Google’s Palimpsest project: Open-Source Science Data

June 13th, 2008 by jose

Google will host large scientific datasets at . That is, of you have a dataset that is requested constantly, now you can ‘open-source’ it and let google take the server load. Wired has this covered.

For those not seeing the point in having open, portable data, this presentation (Making Massive Datasets Universally Accessible and Useful) is a good an explanation.

How do you ship a large dataset to google? Well, they send you hard drives in a suitcase!:

(Google people) are providing a 3TB drive array (Linux RAID5). The array is provided in “suitcase” and shipped to anyone who wants to send they data to Google. Anyone interested gives Google the file tree, and they SLURP the data off the drive. I believe they can extend this to a larger array (my memory says 20TB).

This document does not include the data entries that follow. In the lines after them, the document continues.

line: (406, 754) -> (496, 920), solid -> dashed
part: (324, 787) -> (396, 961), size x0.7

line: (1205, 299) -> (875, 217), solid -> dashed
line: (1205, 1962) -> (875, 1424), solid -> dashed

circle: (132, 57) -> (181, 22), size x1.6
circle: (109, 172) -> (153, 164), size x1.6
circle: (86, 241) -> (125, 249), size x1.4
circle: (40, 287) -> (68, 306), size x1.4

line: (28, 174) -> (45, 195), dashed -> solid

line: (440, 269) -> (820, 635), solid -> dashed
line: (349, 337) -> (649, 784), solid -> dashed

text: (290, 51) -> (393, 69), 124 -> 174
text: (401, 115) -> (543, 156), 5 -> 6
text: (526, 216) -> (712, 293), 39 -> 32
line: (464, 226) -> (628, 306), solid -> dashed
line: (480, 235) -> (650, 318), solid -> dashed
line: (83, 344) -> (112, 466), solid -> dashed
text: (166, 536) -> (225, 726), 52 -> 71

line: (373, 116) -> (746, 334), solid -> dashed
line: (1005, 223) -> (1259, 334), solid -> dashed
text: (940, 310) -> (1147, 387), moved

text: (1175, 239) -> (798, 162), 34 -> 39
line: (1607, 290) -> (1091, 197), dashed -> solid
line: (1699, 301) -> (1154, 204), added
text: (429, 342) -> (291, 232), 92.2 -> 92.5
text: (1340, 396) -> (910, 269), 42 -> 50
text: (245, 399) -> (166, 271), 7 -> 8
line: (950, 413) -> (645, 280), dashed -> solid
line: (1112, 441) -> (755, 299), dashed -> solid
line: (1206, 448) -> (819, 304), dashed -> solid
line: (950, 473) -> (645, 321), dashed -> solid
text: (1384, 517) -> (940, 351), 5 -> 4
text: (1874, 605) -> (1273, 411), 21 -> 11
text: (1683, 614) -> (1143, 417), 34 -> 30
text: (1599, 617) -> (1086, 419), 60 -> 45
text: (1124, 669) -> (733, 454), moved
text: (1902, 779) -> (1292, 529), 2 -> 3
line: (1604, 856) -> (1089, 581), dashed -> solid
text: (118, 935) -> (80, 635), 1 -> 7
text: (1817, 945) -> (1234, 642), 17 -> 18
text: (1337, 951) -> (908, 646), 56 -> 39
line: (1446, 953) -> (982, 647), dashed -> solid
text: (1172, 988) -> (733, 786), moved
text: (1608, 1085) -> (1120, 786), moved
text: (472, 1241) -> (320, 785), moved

  The Quantitative Peace Says:

  Victor Says:

    It’s a great idea, yet – to be perfectly honest – I probably wouldn’t have open-sourced the data I gathered during my Ph.D. until I had “secured” the publications I needed for my thesis. Moreover, I’ve talked to many researchers who are reluctant to share the data underlying their publications – perhaps fearing that it could be used to show calculation errors in their work. I know it’s not how academia *should* work, but it’s been my experience.

    I wonder whether this habit of secrecy depends on my academic discipline (consumer research/psychology), and whether other disciplines are more open about their data?

  George Says:

    I cant wait to see all the new developments from google. The new browser and operating system.